En la cumbre del cerro está el lonko[2].
Una vez elegido ocupa el cargo de representante o apoderado de la propiedad
comunitaria de la reserva y comienza a cobrar un sueldo. Este sueldo es parte
del veneno que se instila en el alma de sus vecinos. El lonko ahora sigue
viviendo igual, trabaja lo mismo que antes pero le pagan todos los meses una
buena cifra. Otro elegido es el werken[3],
quien se muda a la capital más próxima, tiene oficina, viste traje y corbata y
maneja una camioneta nueva provista por el gobierno. De esta manera las dos
autoridades de la estructura ancestral son cooptadas por los conquistadores y
separadas de su comunidad. Los designados, partir de ese momento serán
envidiados, mirados con recelo, acusados de traición.
Mientras tanto, la comunidad,
encerrada en límites imprecisos (no hay escritura ni plano de agrimensura)

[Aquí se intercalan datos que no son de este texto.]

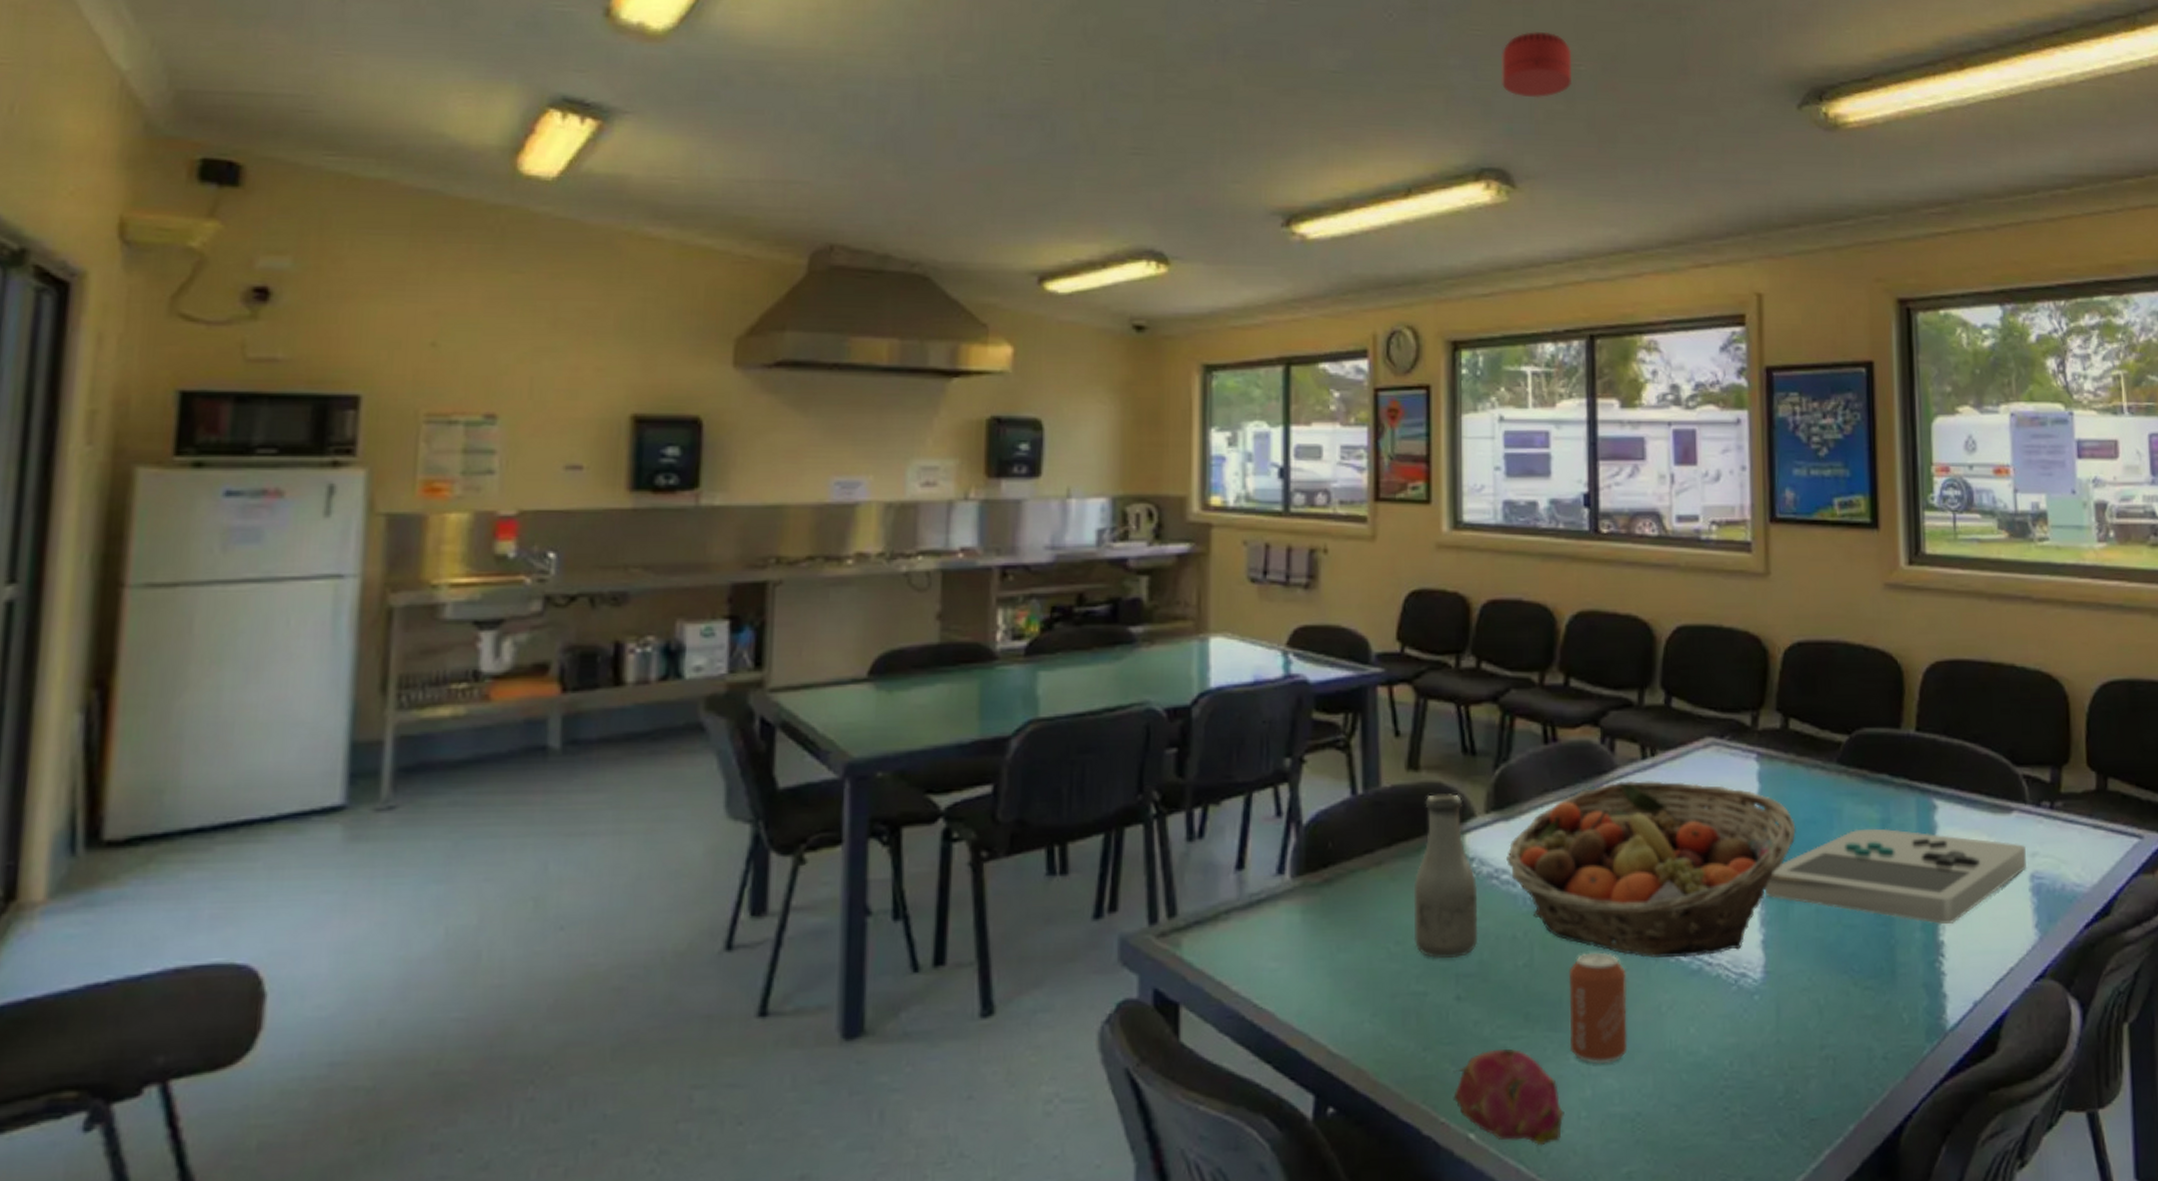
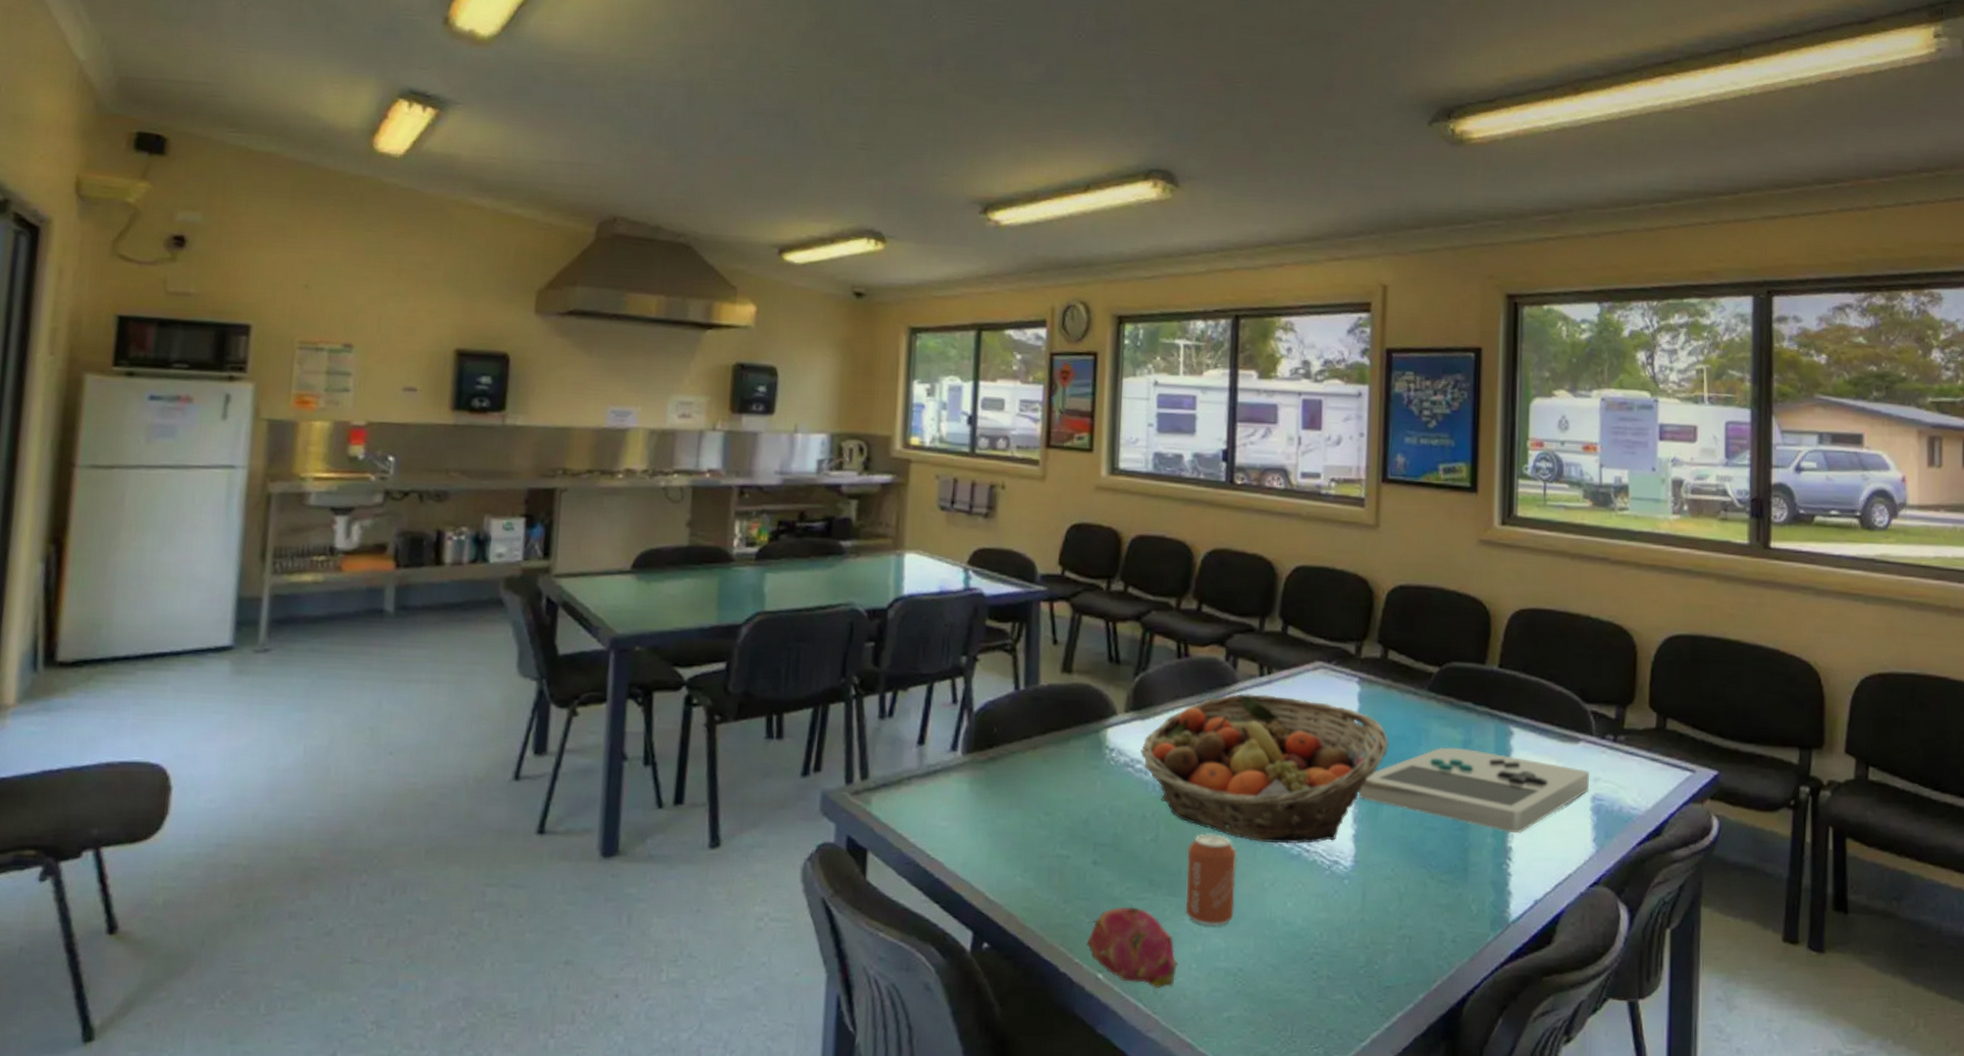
bottle: present [1413,794,1478,958] -> none [1060,694,1115,829]
smoke detector: present [1502,31,1573,98] -> none [1172,52,1234,110]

queda a merced del corrimiento progresivo de los alambrados de los
terratenientes vecinos que no vacilan si hay que meter bala. No hay almacén ni
supermercado, no hay transporte hasta los centros poblados, no hay compradores
de lo que producen. Sólo pueden canjear con una o dos camionetas que entran a
la reserva y entregan a precios astronómicos lo propio mientras toman a precio
vil la producción que, además casi siempre es por pequeñas cantidades y no alcanza
lotes óptimos para ser comercializados. Como esta producción no puede entrar en
las ciudades porque no está autorizada por el Senasa los pueblos confinados
están obligados a vender en negro a los piratas de los cerros.
Otro factor de vital importancia es
la consanguinidad. Es difícil salir de las reservas para los jóvenes. No
encuentran trabajo, no tienen formación, hablan una media lengua mezcla de la
originaria y el castellano, tienen una religión confusa, son apátridas pero el
documento declara que son argentinos, etc. Así, terminan compartiendo el suelo
con los padres y, obligados, toman como parejas a mujeres y varones de la misma
familia.
¡Adelante, liquiden la progenie, lo
demás vendrá cuando Dios y la Patria lo dispongan!